Aber auch bei Vermögenden hat Glück seine Grenzen. "Und zwar immer dann, wenn andere grundlegende Bedürfnisse nicht befriedigt werden können", sagt der Glücksforscher. Man könne Millionär sein – doch wenn man sich gleichzeitig einsam fühle und keine Freunde habe, sei man auch nicht glücklich. Somit liefern einige Studien auch Hinweise darauf, dass zu viel Geld ab einer bestimmten Menge sogar unglücklich machen kann. Nicht selten isoliere Reichtum Menschen von anderen, vor allem weniger Vermögenden. Kinder reicher Eltern haben etwa ein hohes Risiko, an Depression oder Angststörungen zu erkranken. Auch plötzlicher Reichtum kann einsam und daher unglücklich machen. Der schnell dahingesagte Spruch, dass Geld nicht alles sei, ist offenbar mehr als eine Binse: "Die Psyche der Menschen unterscheidet sich in den wichtigen Fragen des Lebens nicht nach dem Kontostand, sondern nach dem Charakter", sagt Druyen.
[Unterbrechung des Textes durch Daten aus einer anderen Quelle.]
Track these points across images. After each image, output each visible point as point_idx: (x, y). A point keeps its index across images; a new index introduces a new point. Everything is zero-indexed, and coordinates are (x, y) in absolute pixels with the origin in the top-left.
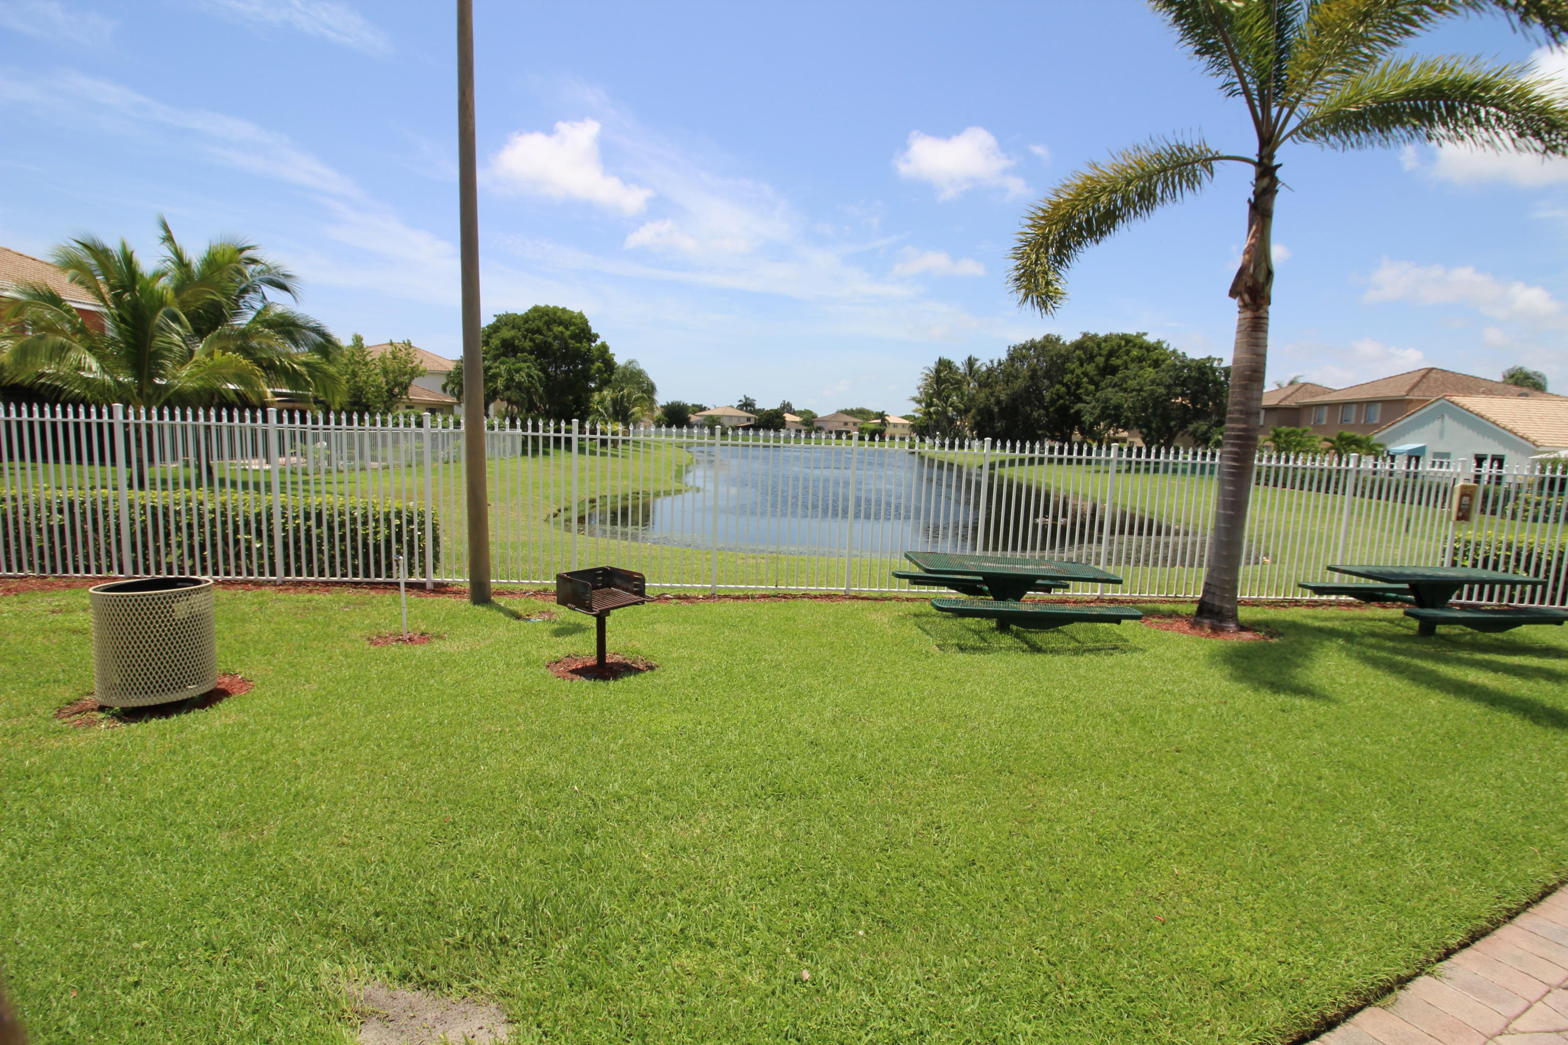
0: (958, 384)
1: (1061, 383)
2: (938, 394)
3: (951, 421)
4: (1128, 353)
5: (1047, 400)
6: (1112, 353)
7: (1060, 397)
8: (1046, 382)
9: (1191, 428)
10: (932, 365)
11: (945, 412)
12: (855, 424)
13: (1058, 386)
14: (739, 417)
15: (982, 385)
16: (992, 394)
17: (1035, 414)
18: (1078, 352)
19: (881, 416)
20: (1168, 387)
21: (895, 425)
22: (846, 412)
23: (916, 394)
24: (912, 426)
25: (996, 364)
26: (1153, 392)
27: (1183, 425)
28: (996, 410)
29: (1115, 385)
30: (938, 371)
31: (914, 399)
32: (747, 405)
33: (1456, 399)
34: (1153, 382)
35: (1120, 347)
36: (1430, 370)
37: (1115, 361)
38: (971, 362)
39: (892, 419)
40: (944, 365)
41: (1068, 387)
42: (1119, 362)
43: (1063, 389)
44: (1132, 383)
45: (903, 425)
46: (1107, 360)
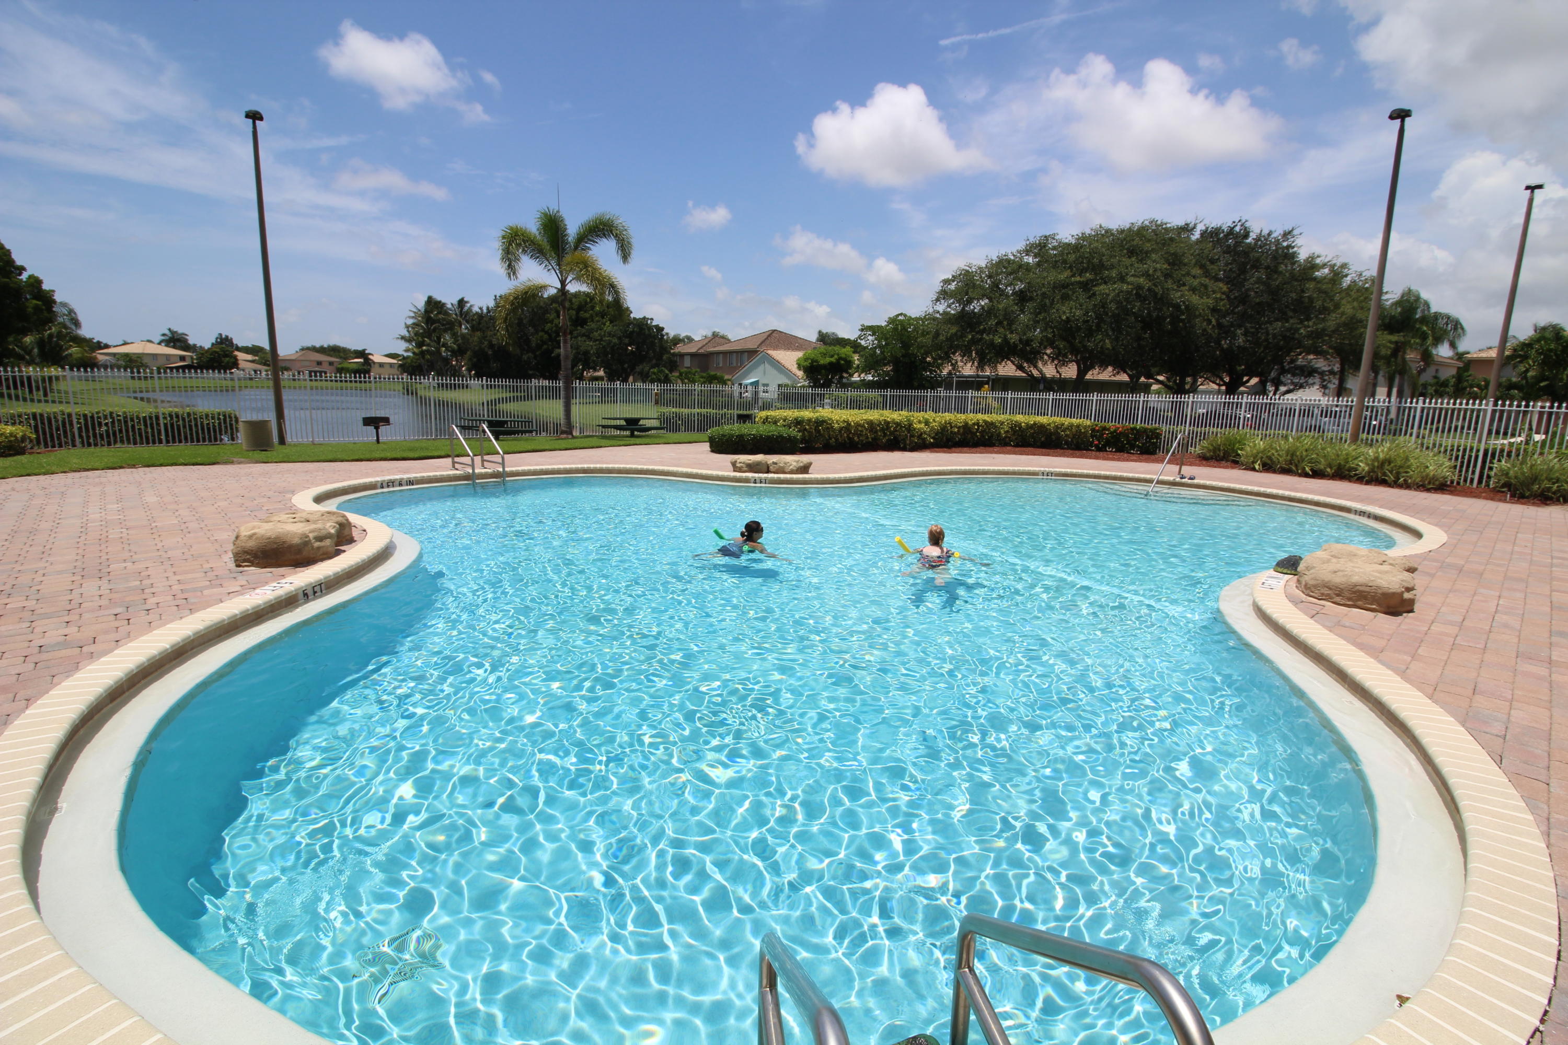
0: (450, 326)
1: (543, 330)
2: (428, 333)
3: (446, 361)
4: (593, 308)
5: (534, 345)
6: (581, 308)
7: (544, 343)
8: (531, 329)
9: (638, 369)
10: (421, 303)
11: (438, 352)
12: (331, 364)
13: (541, 334)
14: (168, 357)
15: (474, 329)
16: (485, 337)
17: (525, 357)
18: (554, 305)
19: (362, 354)
20: (620, 338)
21: (381, 365)
22: (314, 349)
23: (405, 333)
24: (400, 366)
25: (485, 311)
26: (610, 342)
27: (633, 368)
28: (490, 352)
29: (583, 335)
30: (427, 312)
31: (403, 338)
32: (175, 340)
33: (770, 352)
34: (610, 334)
35: (586, 303)
36: (774, 331)
37: (583, 314)
38: (462, 302)
39: (377, 358)
40: (433, 305)
41: (550, 335)
42: (587, 315)
43: (546, 336)
44: (596, 334)
45: (391, 365)
46: (578, 313)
Die Psyche der Menschen unterscheidet sich in den wichtigen Fragen des Lebens nicht nach dem Kontostand.
Thomas Druyen

Damit Geld glücklich macht, geht es nicht nur um die Menge, sondern auch darum, wie man es ausgibt. Delhey rät, Geld in Erlebnisse zu investieren, statt nur Konsumgüter zu kaufen. "Erlebnisse unterliegen anders als Autos weniger dem direkten sozialen Vergleich", sagt er. Wer einen schönen Urlaub in Spanien gehabt habe, lasse sich weniger davon beeinflussen, dass ein Freund auf die Malediven geflogen sei. Parkt der eigene VW neben dessen BMW, neige man eher dazu, die Autos miteinander zu vergleichen. Und der Wissenschaftler sieht noch einen weiteren Vorteil von Abenteuern: "Die Erinnerung an schöne Erlebnisse kann uns dauerhaft ein gutes Gefühl geben, wohingegen das Glücksgefühl durch Konsum über die Zeit nachlässt." Eine Gruppe aus Forschern an der Harvard-Universität hat zudem herausgefunden, dass Menschen zufriedener sind, wenn sie ihr Geld für andere ausgeben statt für sich selbst. Macht Geld also glücklich? Ein klares Jein. Aber Geldsorgen machen definitiv unglücklich.